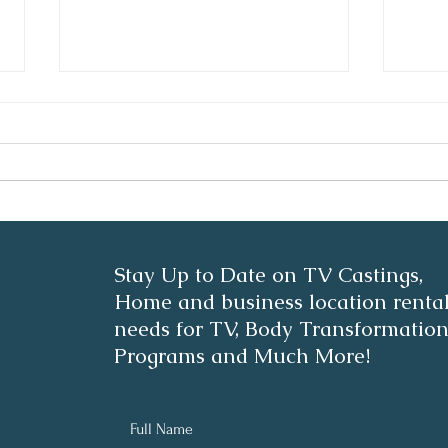
Stre
Pink Whipped Cream
Stay Up to Date on TV Castings,
Beauty Coffee
Home and business location renta
needs for TV, Body Transformatio
Programs and Much More!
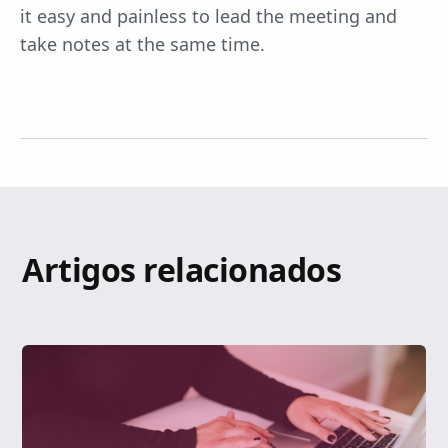
it easy and painless to lead the meeting and
take notes at the same time.
Artigos relacionados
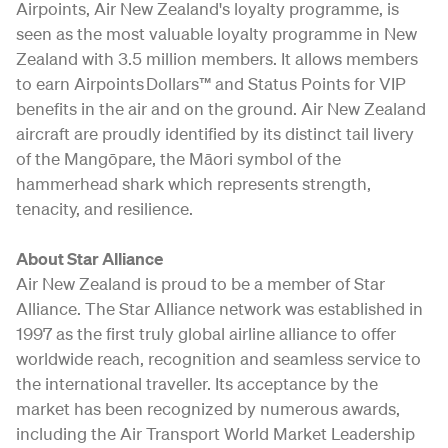
Airpoints, Air New Zealand's loyalty programme, is
seen as the most valuable loyalty programme in New
Zealand with 3.5 million members. It allows members
to earn Airpoints Dollars™ and Status Points for VIP
benefits in the air and on the ground. Air New Zealand
aircraft are proudly identified by its distinct tail livery
of the Mangōpare, the Māori symbol of the
hammerhead shark which represents strength,
tenacity, and resilience.
About Star Alliance
Air New Zealand is proud to be a member of Star
Alliance. The Star Alliance network was established in
1997 as the first truly global airline alliance to offer
worldwide reach, recognition and seamless service to
the international traveller. Its acceptance by the
market has been recognized by numerous awards,
including the Air Transport World Market Leadership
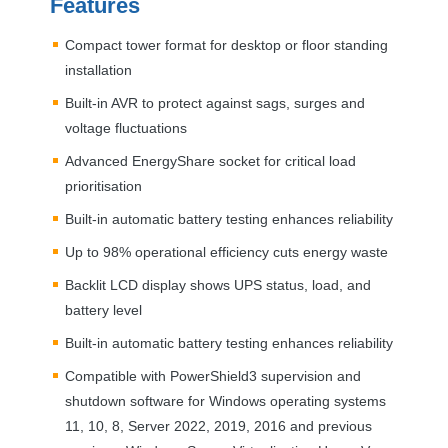
Features
Compact tower format for desktop or floor standing
installation
Built-in
AVR
to protect against sags, surges and
voltage fluctuations
Advanced EnergyShare socket for critical load
prioritisation
Built-in automatic battery testing enhances reliability
Up to 98% operational efficiency cuts energy waste
Backlit
LCD
display shows
UPS
status, load, and
battery level
Built-in automatic battery testing enhances reliability
Compatible with PowerShield3 supervision and
shutdown software for Windows operating systems
11, 10, 8, Server 2022, 2019, 2016 and previous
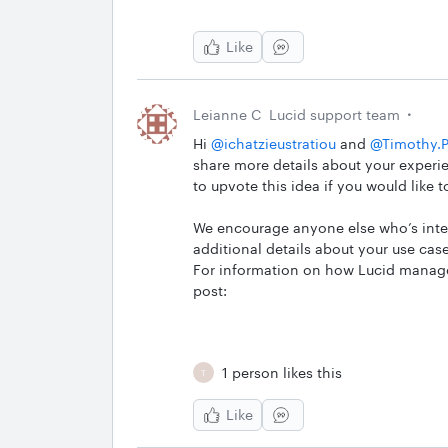
Like
Leianne C
Lucid support team
Hi ​
@ichatzieustratiou
and ​
@Timothy.P
share more details about your experie
to upvote this idea if you would like t
We encourage anyone else who’s inter
additional details about your use case
For information on how Lucid manages
post:
1 person likes this
T
Like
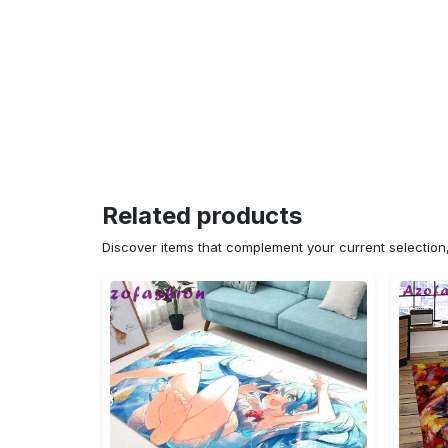
Related products
Discover items that complement your current selectio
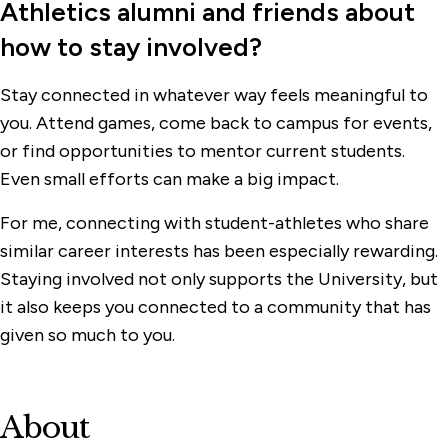
Athletics alumni and friends about
how to stay involved?
Stay connected in whatever way feels meaningful to
you. Attend games, come back to campus for events,
or find opportunities to mentor current students.
Even small efforts can make a big impact.
For me, connecting with student-athletes who share
similar career interests has been especially rewarding.
Staying involved not only supports the University, but
it also keeps you connected to a community that has
given so much to you.
About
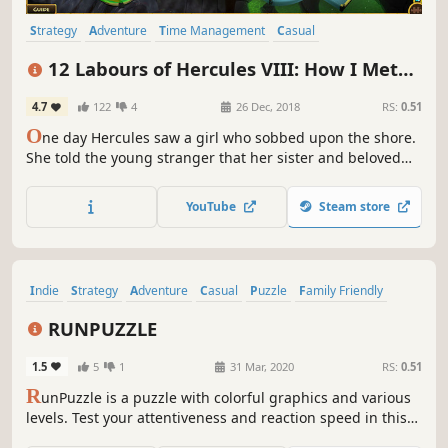
Strategy
Adventure
Time Management
Casual
Resource Management
Singleplayer
Puzzle
Mythology
12 Labours of Hercules VIII: How I Met
Megara
4.7
122
4
26 Dec, 2018
RS:
0.51
O
ne day Hercules saw a girl who sobbed upon the shore.
She told the young stranger that her sister and beloved
cat had missed after the evil Cretans attacked Thebes. The
only clue was a message on the wall… Hercules fell in love
YouTube
Steam store
with that girl named Megara at the first sight...
Indie
Strategy
Adventure
Casual
Puzzle
Family Friendly
Singleplayer
Multiplayer
RUNPUZZLE
1.5
5
1
31 Mar, 2020
RS:
0.51
R
unPuzzle is a puzzle with colorful graphics and various
levels. Test your attentiveness and reaction speed in this
exciting adventure.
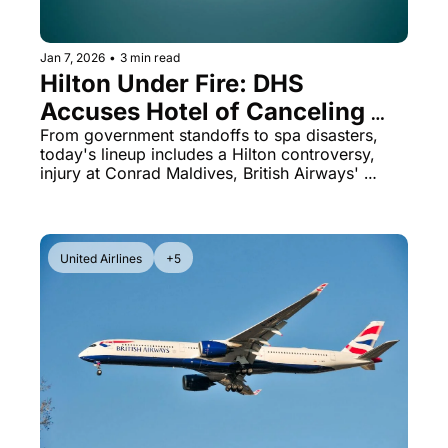
Jan 7, 2026
•
3 min read
Hilton Under Fire: DHS 
Accuses Hotel of Canceling 
Federal Reservations
From government standoffs to spa disasters, 
today's lineup includes a Hilton controversy, 
injury at Conrad Maldives, British Airways' 
hidden guarantee, and Hawaiian's oneworld 
debut.
United Airlines
+5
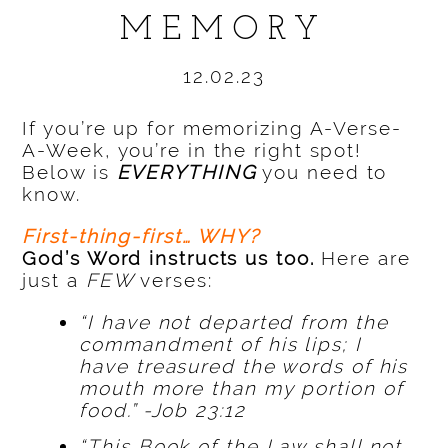
MEMORY
12.02.23
If you’re up for memorizing A-Verse-
A-Week, you’re in the right spot!
Below is
EVERYTHING
you need to
know.
First-thing-first… WHY?
God’s Word instructs us too.
Here are
just a
FEW
verses:
“I have not departed from the
commandment of his lips; I
have treasured the words of his
mouth more than my portion of
food.” -Job 23:12
“This Book of the Law shall not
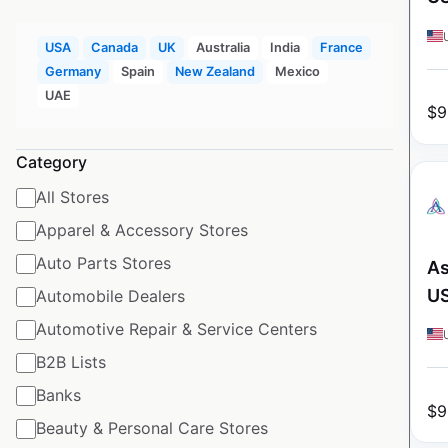
USA
Canada
UK
Australia
India
France
Germany
Spain
New Zealand
Mexico
UAE
$
9
Category
All Stores
Apparel & Accessory Stores
Auto Parts Stores
As
U
Automobile Dealers
Automotive Repair & Service Centers
B2B Lists
Banks
$
9
Beauty & Personal Care Stores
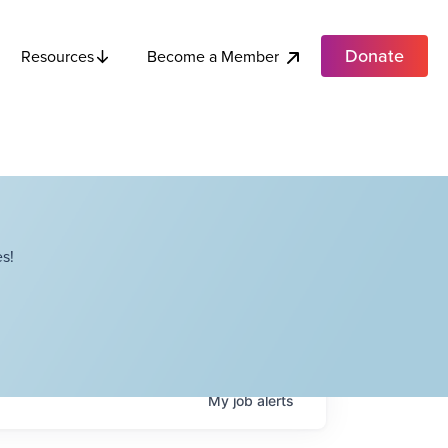
Donate
Become a Member
Resources
s!
My
job
alerts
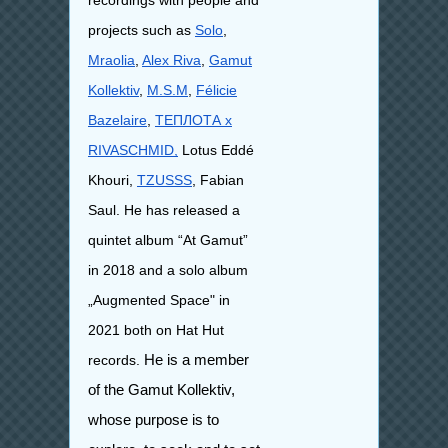
recordings with people and
projects such as
Solo
,
Mraolia
,
Alex Riva
,
Gamut
Kollektiv
,
M.S.M
,
Félicie
Bazelaire
,
ТЕПЛОТА x
RIVASCHMID,
Lotus Eddé
Khouri,
TZUSSS
, Fabian
Saul.
​He has released a
quintet album “At Gamut”
in 2018 and a solo album
„Augmented Space" in
2021 both on Hat Hut
records.
He is a member
of the Gamut Kollektiv,
whose purpose is to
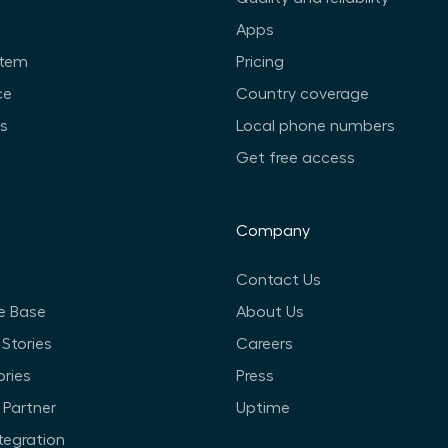
Apps
stem
Pricing
ce
Country coverage
ts
Local phone numbers
Get free access
Company
Contact Us
e Base
About Us
Stories
Careers
ories
Press
Partner
Uptime
ntegration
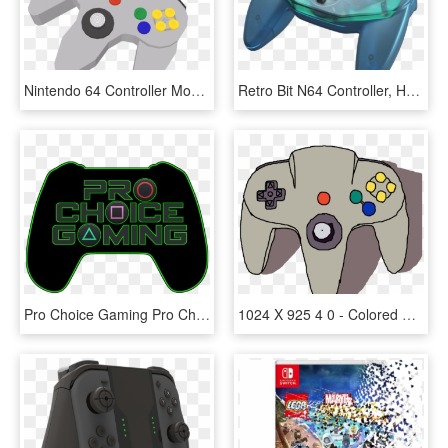
Nintendo 64 Controller Model - Game Controller, HD Png Download
Retro Bit N64 Controller, HD Png Download
Pro Choice Gaming Pro Choice, Playstation, Xbox, Nintendo - Game Controller, HD Png Download
1024 X 925 4 0 - Colored Drawing Of Game Controller, HD Png Download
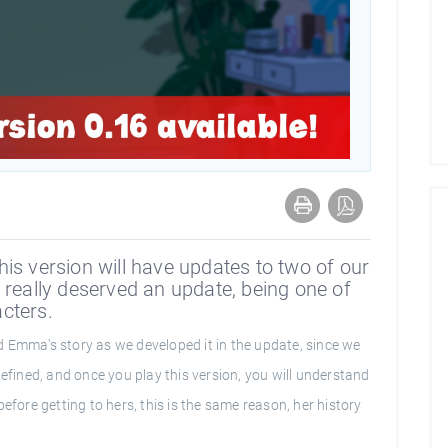
is version will have updates to two of our
 really deserved an update, being one of
cters.
 Emma's story as we developed it in the update, since we
defined, and once you play this version, you will understand
efore getting to hers, this is the same reason, her history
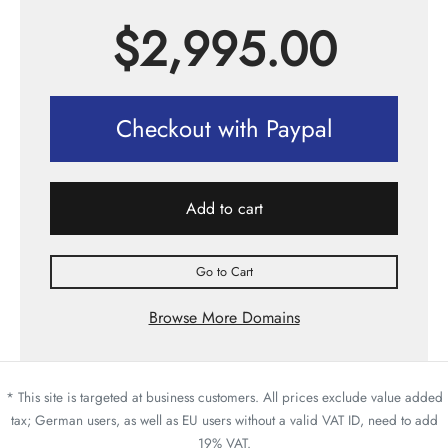
$
2,995.00
Checkout with Paypal
Add to cart
Go to Cart
Browse More Domains
* This site is targeted at business customers. All prices exclude value added
tax; German users, as well as EU users without a valid VAT ID, need to add
19% VAT.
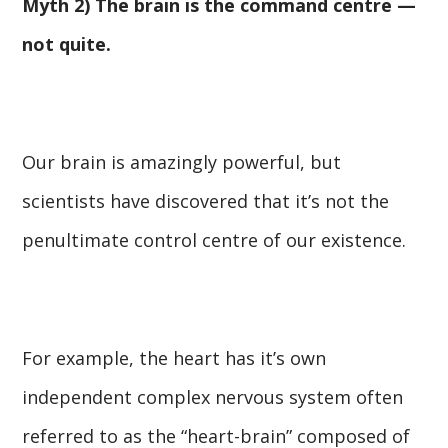
Myth 2) The brain is the command centre —
not quite.
Our brain is amazingly powerful, but
scientists have discovered that it’s not the
penultimate control centre of our existence.
For example, the heart has it’s own
independent complex nervous system often
referred to as the “heart-brain” composed of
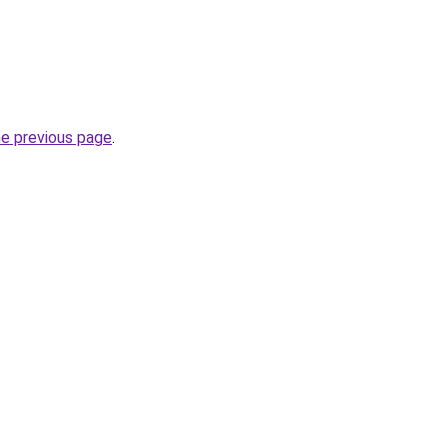
he previous page
.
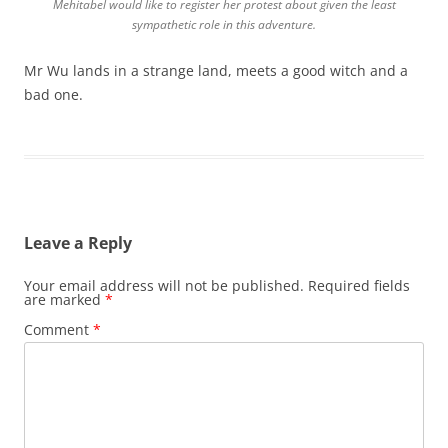
Mehitabel would like to register her protest about given the least
sympathetic role in this adventure.
Mr Wu lands in a strange land, meets a good witch and a
bad one.
Leave a Reply
Your email address will not be published.
Required fields
are marked
*
Comment
*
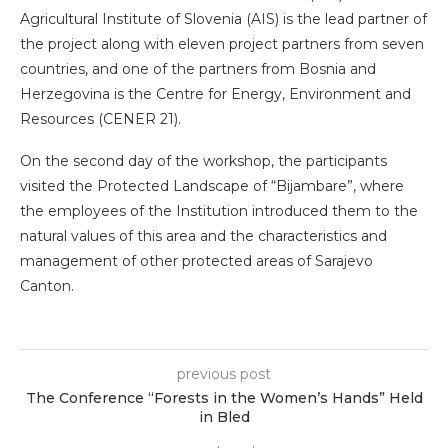
Agricultural Institute of Slovenia (AIS) is the lead partner of
the project along with eleven project partners from seven
countries, and one of the partners from Bosnia and
Herzegovina is the Centre for Energy, Environment and
Resources (CENER 21).
On the second day of the workshop, the participants
visited the Protected Landscape of “Bijambare”, where
the employees of the Institution introduced them to the
natural values of this area and the characteristics and
management of other protected areas of Sarajevo
Canton.
previous post
The Conference “Forests in the Women’s Hands” Held
in Bled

▸ WHAT TO PRODUCE
Find every line in the material above that contains the word "given", and copy each of those lines.

▸ WRITTEN ANSWER
given so much to you.
Mehitabel would like to register her protest about given the least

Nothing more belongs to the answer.